Photo de presse de la Kriegsmarine, Alerte en haute mer 26.2.1940

Dimensions environ 13 x 18 cm, avec inscription au verso. État d'usage.
340241
20,00

Photo de presse de la Kriegsmarine, Alerte en haute mer 26.2.1940

Cette photographie de presse de la Kriegsmarine datée du 26 février 1940, intitulée “Alarm auf hoher See” (Alerte en haute mer), documente un moment significatif durant la première phase des opérations navales de la Seconde Guerre mondiale. De telles photographies constituaient des éléments essentiels de la propagande de guerre allemande, servant à la fois à documenter les opérations militaires et à influencer l'opinion publique en Allemagne et à l'étranger.

La Kriegsmarine, désignation officielle de la marine allemande de 1935 à 1945, maintenait une vaste division de propagande qui travaillait en étroite collaboration avec l'Oberkommando der Wehrmacht (OKW) et le ministère du Reich à l'Éducation du peuple et à la Propagande dirigé par Joseph Goebbels. Des correspondants de guerre et des photographes navals spécialement formés accompagnaient les équipages de navires dans leurs missions pour produire des images authentiques destinées au front intérieur et à la presse internationale.

Le moment de cette photographie, février 1940, se situe dans une phase critique de la guerre navale. Après le déclenchement de la guerre en septembre 1939, la Kriegsmarine était engagée dans des opérations intensives dans l'Atlantique et la mer du Nord. Les premiers mois de 1940 furent marqués par des opérations de sous-marins, la guerre commerciale contre les lignes d'approvisionnement alliées et les préparatifs de l'opération Weserübung, l'invasion de la Norvège et du Danemark en avril 1940.

Le sujet “Alerte en haute mer” fait référence à l'état d'alerte constant des unités navales allemandes. Une alerte pouvait avoir diverses causes : repérage de navires de guerre ennemis, de sous-marins, d'avions ou de navires marchands. Les équipages devaient être capables de rejoindre leurs postes de combat en quelques minutes à tout moment. Cette dramatisation était délibérément mise en scène dans les photographies de presse pour souligner la vigilance et la préparation des marins allemands.

Techniquement, cet objet représente un format typique de l'époque : 13 x 18 cm était un format standard pour les photographies de presse, bien adapté à la reproduction dans les journaux et magazines. L'annotation au verso est caractéristique des photographies de guerre officielles et contenait généralement des informations telles que la date, la légende, le numéro de censure et parfois le nom du photographe ou de l'agence de distribution.

Le reportage de guerre de la Kriegsmarine suivait des directives strictes. Toutes les photographies devaient être examinées par la censure avant d'être autorisées à la publication. Les informations stratégiquement sensibles telles que les emplacements précis, les types de navires ou les détails techniques étaient souvent retouchés ou supprimés des légendes.

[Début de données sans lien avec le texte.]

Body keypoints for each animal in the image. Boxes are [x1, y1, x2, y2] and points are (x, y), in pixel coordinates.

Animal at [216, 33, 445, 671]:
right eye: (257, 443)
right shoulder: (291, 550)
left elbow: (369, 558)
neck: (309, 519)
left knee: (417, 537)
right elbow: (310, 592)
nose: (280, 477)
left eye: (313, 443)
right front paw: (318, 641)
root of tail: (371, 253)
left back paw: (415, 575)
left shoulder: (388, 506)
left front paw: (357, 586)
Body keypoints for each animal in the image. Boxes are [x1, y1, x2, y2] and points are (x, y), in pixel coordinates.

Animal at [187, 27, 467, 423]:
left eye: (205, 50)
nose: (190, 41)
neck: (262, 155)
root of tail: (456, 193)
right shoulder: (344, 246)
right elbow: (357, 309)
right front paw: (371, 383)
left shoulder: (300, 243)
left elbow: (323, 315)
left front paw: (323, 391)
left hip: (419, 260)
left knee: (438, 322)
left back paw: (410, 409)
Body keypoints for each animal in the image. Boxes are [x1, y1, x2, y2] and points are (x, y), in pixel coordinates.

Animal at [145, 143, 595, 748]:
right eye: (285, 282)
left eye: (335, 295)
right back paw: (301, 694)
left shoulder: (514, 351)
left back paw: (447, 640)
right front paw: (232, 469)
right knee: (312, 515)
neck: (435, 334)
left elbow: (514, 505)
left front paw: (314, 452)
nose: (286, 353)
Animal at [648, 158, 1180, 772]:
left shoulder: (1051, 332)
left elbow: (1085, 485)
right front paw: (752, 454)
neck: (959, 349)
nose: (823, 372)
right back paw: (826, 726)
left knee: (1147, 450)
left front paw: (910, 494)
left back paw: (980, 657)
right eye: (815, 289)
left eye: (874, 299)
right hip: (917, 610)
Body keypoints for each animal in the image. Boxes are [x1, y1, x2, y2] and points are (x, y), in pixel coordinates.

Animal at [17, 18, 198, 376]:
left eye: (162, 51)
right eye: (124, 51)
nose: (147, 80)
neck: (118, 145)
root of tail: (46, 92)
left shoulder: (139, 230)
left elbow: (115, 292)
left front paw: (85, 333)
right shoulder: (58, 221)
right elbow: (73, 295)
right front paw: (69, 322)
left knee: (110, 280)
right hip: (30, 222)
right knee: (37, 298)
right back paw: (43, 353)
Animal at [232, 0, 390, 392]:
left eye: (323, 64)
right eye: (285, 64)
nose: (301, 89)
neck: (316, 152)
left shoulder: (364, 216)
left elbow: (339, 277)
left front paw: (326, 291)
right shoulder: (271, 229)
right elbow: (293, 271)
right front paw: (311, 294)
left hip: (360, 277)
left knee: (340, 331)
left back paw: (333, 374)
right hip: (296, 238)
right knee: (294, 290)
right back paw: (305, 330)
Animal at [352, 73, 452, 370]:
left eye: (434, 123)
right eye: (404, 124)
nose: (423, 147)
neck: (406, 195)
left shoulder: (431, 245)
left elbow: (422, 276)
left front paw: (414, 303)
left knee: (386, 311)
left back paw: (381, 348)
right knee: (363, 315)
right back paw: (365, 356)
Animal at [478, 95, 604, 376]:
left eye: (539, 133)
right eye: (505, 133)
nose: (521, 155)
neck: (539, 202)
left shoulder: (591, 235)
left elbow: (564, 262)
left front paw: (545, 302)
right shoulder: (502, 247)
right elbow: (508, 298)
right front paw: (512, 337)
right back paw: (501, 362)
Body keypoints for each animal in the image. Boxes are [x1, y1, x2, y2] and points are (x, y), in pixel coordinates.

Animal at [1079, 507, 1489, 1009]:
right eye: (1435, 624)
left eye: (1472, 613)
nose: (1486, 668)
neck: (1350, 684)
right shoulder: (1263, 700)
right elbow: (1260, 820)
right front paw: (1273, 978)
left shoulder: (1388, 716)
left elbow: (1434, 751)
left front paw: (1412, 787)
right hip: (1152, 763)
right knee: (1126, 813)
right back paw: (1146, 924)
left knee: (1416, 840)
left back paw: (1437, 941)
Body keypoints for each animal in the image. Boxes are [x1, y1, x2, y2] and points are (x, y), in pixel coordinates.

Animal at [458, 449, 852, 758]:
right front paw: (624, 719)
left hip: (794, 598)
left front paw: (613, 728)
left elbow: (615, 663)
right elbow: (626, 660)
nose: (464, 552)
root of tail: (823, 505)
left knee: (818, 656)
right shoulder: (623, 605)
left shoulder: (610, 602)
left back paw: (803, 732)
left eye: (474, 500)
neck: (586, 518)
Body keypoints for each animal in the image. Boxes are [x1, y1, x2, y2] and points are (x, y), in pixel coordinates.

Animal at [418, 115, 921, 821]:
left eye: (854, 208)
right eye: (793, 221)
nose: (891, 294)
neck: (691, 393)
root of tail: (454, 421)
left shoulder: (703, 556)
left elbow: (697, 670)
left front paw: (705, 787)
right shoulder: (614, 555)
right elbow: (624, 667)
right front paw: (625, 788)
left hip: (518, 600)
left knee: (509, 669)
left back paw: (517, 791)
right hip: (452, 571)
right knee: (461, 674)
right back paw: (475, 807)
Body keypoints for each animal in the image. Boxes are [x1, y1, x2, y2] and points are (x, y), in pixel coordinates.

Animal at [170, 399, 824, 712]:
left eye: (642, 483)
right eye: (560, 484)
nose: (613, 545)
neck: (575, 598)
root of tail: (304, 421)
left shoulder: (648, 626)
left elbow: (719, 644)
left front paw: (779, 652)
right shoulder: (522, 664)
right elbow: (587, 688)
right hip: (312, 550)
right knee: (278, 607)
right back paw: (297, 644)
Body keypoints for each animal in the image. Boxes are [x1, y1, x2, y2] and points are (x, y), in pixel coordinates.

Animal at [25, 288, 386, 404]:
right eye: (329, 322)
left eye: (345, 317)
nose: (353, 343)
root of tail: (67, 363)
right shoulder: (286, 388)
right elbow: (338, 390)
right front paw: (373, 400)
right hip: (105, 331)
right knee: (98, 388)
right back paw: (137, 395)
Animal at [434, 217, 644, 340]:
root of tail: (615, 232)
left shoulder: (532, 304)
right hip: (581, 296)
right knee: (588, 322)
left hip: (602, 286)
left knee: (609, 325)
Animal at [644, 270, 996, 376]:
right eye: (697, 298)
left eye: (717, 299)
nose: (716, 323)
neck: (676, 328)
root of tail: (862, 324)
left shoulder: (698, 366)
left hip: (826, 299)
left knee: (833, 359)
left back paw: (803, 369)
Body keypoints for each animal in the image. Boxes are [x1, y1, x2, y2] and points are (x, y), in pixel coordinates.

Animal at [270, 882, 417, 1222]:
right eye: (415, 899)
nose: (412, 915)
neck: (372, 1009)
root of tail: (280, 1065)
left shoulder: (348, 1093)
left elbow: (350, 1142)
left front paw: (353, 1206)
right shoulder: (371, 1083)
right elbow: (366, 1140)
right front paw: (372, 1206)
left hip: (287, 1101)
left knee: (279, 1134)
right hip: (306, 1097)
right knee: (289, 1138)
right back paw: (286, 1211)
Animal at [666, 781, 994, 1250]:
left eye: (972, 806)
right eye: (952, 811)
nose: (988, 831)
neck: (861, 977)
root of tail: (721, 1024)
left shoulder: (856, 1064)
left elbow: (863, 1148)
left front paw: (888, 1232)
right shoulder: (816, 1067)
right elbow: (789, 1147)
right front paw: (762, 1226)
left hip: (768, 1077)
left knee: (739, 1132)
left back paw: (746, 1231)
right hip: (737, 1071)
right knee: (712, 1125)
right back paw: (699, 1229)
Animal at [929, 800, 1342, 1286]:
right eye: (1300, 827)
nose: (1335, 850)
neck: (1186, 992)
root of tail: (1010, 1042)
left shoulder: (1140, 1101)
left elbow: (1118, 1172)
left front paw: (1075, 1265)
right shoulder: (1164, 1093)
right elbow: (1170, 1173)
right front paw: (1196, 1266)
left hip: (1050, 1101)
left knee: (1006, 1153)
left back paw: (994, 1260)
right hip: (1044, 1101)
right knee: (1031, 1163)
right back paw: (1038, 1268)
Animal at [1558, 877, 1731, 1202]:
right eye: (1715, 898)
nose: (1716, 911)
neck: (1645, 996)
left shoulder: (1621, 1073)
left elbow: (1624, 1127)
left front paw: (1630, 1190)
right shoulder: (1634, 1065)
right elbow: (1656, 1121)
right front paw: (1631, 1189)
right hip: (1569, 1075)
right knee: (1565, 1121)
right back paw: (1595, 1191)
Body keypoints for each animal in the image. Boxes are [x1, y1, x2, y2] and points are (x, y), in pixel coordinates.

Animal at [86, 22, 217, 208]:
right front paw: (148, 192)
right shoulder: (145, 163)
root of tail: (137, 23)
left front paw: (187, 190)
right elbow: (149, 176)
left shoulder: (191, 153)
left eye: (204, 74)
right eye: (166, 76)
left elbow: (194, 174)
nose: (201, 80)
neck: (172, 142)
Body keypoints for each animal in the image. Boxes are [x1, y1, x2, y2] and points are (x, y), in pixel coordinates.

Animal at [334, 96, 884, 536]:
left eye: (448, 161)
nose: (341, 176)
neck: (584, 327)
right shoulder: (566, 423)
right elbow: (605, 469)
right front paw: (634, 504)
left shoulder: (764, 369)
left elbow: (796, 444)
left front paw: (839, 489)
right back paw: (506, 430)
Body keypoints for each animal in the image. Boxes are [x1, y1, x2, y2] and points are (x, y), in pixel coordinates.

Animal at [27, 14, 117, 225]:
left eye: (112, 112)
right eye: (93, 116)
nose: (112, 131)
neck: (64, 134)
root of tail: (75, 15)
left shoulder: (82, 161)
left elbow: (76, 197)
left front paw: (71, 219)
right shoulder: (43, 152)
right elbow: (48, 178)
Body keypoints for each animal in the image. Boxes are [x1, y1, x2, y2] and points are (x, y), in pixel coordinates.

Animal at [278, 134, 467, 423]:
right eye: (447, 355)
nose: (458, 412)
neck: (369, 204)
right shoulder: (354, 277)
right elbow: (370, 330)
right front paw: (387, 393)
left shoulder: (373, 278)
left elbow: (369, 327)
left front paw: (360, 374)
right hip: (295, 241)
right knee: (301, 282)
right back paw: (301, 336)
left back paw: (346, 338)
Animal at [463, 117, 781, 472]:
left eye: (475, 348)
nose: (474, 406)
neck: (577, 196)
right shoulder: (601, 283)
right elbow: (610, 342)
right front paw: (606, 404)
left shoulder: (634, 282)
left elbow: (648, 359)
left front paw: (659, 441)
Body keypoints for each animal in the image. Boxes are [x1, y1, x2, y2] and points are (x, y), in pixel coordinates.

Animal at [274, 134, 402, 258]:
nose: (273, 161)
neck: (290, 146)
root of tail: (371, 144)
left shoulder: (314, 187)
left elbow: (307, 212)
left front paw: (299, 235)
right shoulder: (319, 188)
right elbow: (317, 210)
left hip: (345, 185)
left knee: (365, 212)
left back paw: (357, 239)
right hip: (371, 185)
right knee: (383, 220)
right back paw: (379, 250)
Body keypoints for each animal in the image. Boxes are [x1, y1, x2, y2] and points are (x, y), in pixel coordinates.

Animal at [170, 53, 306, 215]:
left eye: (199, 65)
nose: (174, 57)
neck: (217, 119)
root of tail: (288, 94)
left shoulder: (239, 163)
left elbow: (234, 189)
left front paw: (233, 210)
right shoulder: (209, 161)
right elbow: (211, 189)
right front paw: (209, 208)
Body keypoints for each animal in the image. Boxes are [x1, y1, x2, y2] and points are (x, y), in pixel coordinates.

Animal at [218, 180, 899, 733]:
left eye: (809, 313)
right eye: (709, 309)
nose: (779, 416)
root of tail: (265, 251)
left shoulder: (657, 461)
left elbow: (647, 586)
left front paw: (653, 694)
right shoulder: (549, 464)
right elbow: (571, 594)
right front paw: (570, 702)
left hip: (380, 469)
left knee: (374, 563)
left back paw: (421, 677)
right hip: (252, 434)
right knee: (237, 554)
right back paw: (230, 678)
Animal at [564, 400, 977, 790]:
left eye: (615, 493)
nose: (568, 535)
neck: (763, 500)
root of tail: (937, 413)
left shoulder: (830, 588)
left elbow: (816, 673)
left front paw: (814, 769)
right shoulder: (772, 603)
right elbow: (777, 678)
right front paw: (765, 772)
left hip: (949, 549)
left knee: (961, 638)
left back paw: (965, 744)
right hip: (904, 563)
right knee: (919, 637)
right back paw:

Les compagnies de propagande (Propaganda-Kompanien ou PK) étaient directement affectées aux unités militaires et produisaient du matériel servant à la fois des objectifs documentaires et propagandistes.

Pour la recherche historique, ces photographies de presse sont d'une valeur considérable. Elles fournissent des aperçus de la vie quotidienne dans la Kriegsmarine, de l'équipement, des uniformes et des conditions de vie à bord des navires. En même temps, elles doivent être analysées de manière critique en tant que matériel de propagande, car elles présentent une représentation soigneusement sélectionnée de la réalité.

La distribution de ces photographies s'effectuait par divers canaux : l'agence de presse officielle Deutsches Nachrichtenbüro (DNB), directement aux rédactions de journaux, aux organes de presse alliés et neutres à l'étranger, ainsi qu'aux collections d'archives. Beaucoup de ces photographies furent publiées dans des magazines tels que “Berliner Illustrirten Zeitung”, “Signal” ou dans des publications navales spécialisées.

L'état usagé de cet exemplaire suggère qu'il fut effectivement utilisé par une rédaction ou une agence. Les plis, tampons ou annotations sont des signes d'usure typiques des photographies de travail dans les opérations de presse des années 1940.

Après la guerre, beaucoup de ces photographies de presse furent confisquées par les Alliés et transférées vers des archives comme les National Archives à Washington ou le Bundesarchiv à Coblence. Aujourd'hui, elles constituent des sources importantes pour l'histoire militaire et navale ainsi que pour la recherche sur la propagande nazie. Les collectionneurs et musées préservent de tels documents comme témoignages d'une époque sombre de l'histoire allemande.